The Blog

Rebecca’s Reel Hints: Organize Your Project with Timelines and Maps

Why use timelines?

How do you keep your personal calendar of things to do each day? Written into a calendar hung on the wall by the fridge? Carefully noted in a day planner? Typed into your Ipad, phone, or other electronic device? Hundreds of sticky notes stuck to the front door? Some ways are better than others, but the fact of the matter is that you probably keep on schedule better when you are keeping some kind of calendar. It is a very rare person who can keep all their appointments and to-do lists in their head, collated and cross-referenced with all the relationships and demands placed upon their time. So, why do we think we can keep someone else’s life from a hundred years ago– every fact, document, and migration–  sorted in our heads at the same time? If you calendar your own life, it makes sense to “calendar” your ancestor’s life.

Start your timeline simply

There are four options, and we will discuss some pros and cons of each.

1) Paper and pencil.

Pro: If you aren’t comfortable with computers, at least you’re getting it done.

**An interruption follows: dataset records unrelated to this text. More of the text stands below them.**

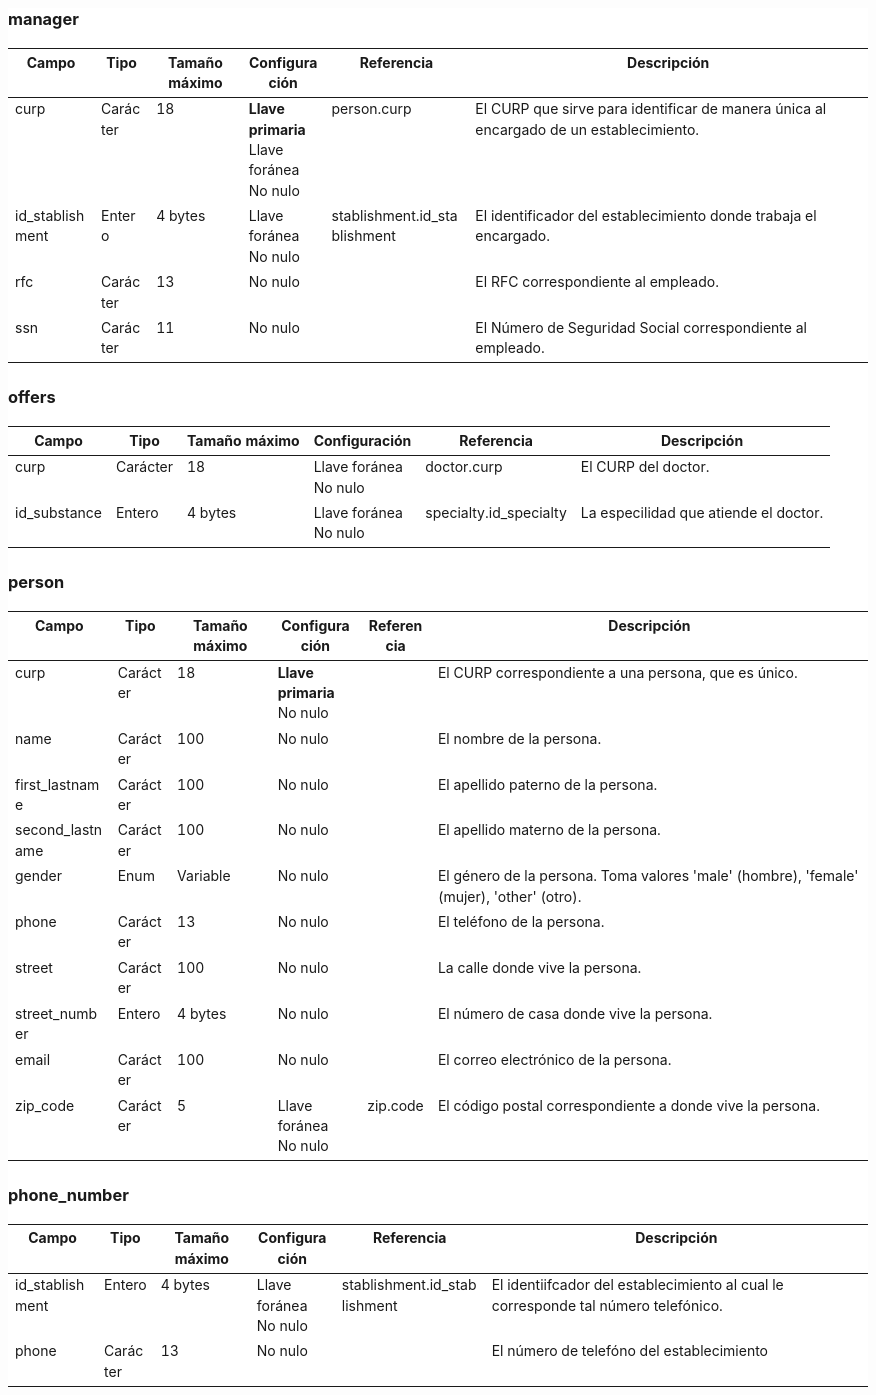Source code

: 

### manager

| Campo           | Tipo     | Tamaño máximo | Configuración                                       | Referencia                   | Descripción                                                  |
| --------------- | -------- | ------------- | --------------------------------------------------- | ---------------------------- | ------------------------------------------------------------ |
| curp            | Carácter | 18            | **Llave primaria**<br />Llave foránea <br />No nulo | person.curp                  | El CURP que sirve para identificar de manera única al encargado de un establecimiento. |
| id_stablishment | Entero   | 4 bytes       | Llave foránea <br/>No nulo                          | stablishment.id_stablishment | El identificador del establecimiento donde trabaja el encargado. |
| rfc             | Carácter | 13            | No nulo                                             |                              | El RFC correspondiente al empleado.                          |
| ssn             | Carácter | 11            | No nulo                                             |                              | El Número de Seguridad Social correspondiente al empleado.   |



### offers

| Campo        | Tipo     | Tamaño máximo | Configuración              | Referencia             | Descripción                           |
| ------------ | -------- | ------------- | -------------------------- | ---------------------- | ------------------------------------- |
| curp         | Carácter | 18            | Llave foránea <br/>No nulo | doctor.curp            | El CURP del doctor.                   |
| id_substance | Entero   | 4 bytes       | Llave foránea <br/>No nulo | specialty.id_specialty | La especilidad que atiende el doctor. |



### person

| Campo           | Tipo     | Tamaño máximo | Configuración                   | Referencia | Descripción                                                  |
| --------------- | -------- | ------------- | ------------------------------- | ---------- | ------------------------------------------------------------ |
| curp            | Carácter | 18            | **Llave primaria**<br />No nulo |            | El CURP correspondiente a una persona, que es único.         |
| name            | Carácter | 100           | No nulo                         |            | El nombre de la persona.                                     |
| first_lastname  | Carácter | 100           | No nulo                         |            | El apellido paterno de la persona.                           |
| second_lastname | Carácter | 100           | No nulo                         |            | El apellido materno de la persona.                           |
| gender          | Enum     | Variable      | No nulo                         |            | El género de la persona. Toma valores 'male' (hombre), 'female' (mujer), 'other' (otro). |
| phone           | Carácter | 13            | No nulo                         |            | El teléfono de la persona.                                   |
| street          | Carácter | 100           | No nulo                         |            | La calle donde vive la persona.                              |
| street_number   | Entero   | 4 bytes       | No nulo                         |            | El número de casa donde vive la persona.                     |
| email           | Carácter | 100           | No nulo                         |            | El correo electrónico de la persona.                         |
| zip_code        | Carácter | 5             | Llave foránea<br/>No nulo       | zip.code   | El código postal correspondiente a donde vive la persona.    |



### phone_number

| Campo           | Tipo     | Tamaño máximo | Configuración              | Referencia                   | Descripción                                                  |
| --------------- | -------- | ------------- | -------------------------- | ---------------------------- | ------------------------------------------------------------ |
| id_stablishment | Entero   | 4 bytes       | Llave foránea <br/>No nulo | stablishment.id_stablishment | El identiifcador del establecimiento al cual le corresponde tal número telefónico. |
| phone           | Carácter | 13            | No nulo                    |                              | El número de telefóno del establecimiento                    |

Con: Hard to adjust if you find new information.

2) Word document on your computer. Use a simple document to enter facts into a table you’ve created, or use easy-to-read bullet points. Use the footnoting option to cite and document each fact.

Pros: Easy to adjust, print, duplicate, and share.

Cons: None (in my opinion), unless you hate using the computer.

3) Create a spreadsheet.

Pros: Many people find this format familiar, and easier to refer to.

Cons: Harder to transfer the information when you are ready to write a report or narrative. Don’t forget to include a column for citations.

4) Use your computerized genealogy program to create a timeline for you.

Pros: Quick and easy.

Cons: You may not own a genealogy program. And make sure that your generated timeline cites the source of each fact.

What are the elements of an effective timeline?

Regardless of which way you decide to create your timeline, it must have five basic things: Dates, places, descriptions of the events, people involved, and citations of where the information came from. Keep it simple or make it complicated, it’s up to you. Dates can be the whole day-month-year or a simple year reference. A place should be as complete as possible, including a town (if known), county or parish, and state. Descriptions of the events vary widely from voter records to birth of a third child to an obituary. Having a list of people involved is an often-missed section of timelines; knowing who witnessed the deed or who else was in the household that census day can help with future research. Lastly, and perhaps most importantly: the citation. How can your judge between different pieces of events if information is conflicting? Using citations and applying common sense to questions like “Which document was made closer to the time of the event or created by a witness to the event?” A mother’s letter about her baby’s birth is probably more convincing than a granddaughter’s recollection. When I have a big project ahead of me, the timeline becomes my main organizational tool. I can chronologically look for clues and patterns. Do I have two men named John voting in different wards of the city on the same day? I may have two Johns, and have to watch that I keep their records separate.

Try it

Build your timeline now with the background information you collected on your focus family from last month. What do you notice? Are there gaps? Contradictions? Now go back and include major events, such as wars in that country, famines, or anything you think might reasonably have caused changes in your focus family’s lives.

Map Your Timeline

Mapping out your family’s chronology wil be as simple or as complicated as you want to make it. There are two types of maps you may find yourself needing. First, large maps of multiple counties or states that show migration patterns. Second, detailed maps of cities/counties or plats of deeded lands, created with descriptions of chains, links, compass points or cadastral survey map subdivisions. Your choice of map depends on how far your ancestor traveled or what you are looking for.

An example of how mapping out the family answered a question. Look at the map at the top of this blog article, complete with some county names. The question was “Where were Jane and William married?” Here are some points from their timeline (simplified, and without citations for this example):
• 1845 – William was born in LaSalle County, Illinois
• 1850 – Jane born in Jo Daviess County, Illinios
___? – Married in an unknown place.
• 1873 – Missouri, daughter Emma born
• 1876 – Iowa, daughter Sophie born
• 1879 – Missouri, daughter Mary born
• 1880 – Census in Nodaway County, Missouri
• 1883 – Gentry County, Missouri, son Willie born

In mapping this family’s migration,  I learned something very important. I learned that Iowa, which had been later in my timeline (where daughter Sophie had been born), turned out to be an much more important place. Using the two lines from Jane and William’s birth places to places they were known to be later, I ended up finding that they had married in Louisa County, Iowa, smack in the middle. I even found the name of Jane’s step-father on the marriage record!

Now it is your turn – What could you find out with timelines and some creative mapping? You’d be surprised. Give it a try and let us know what new information you discover!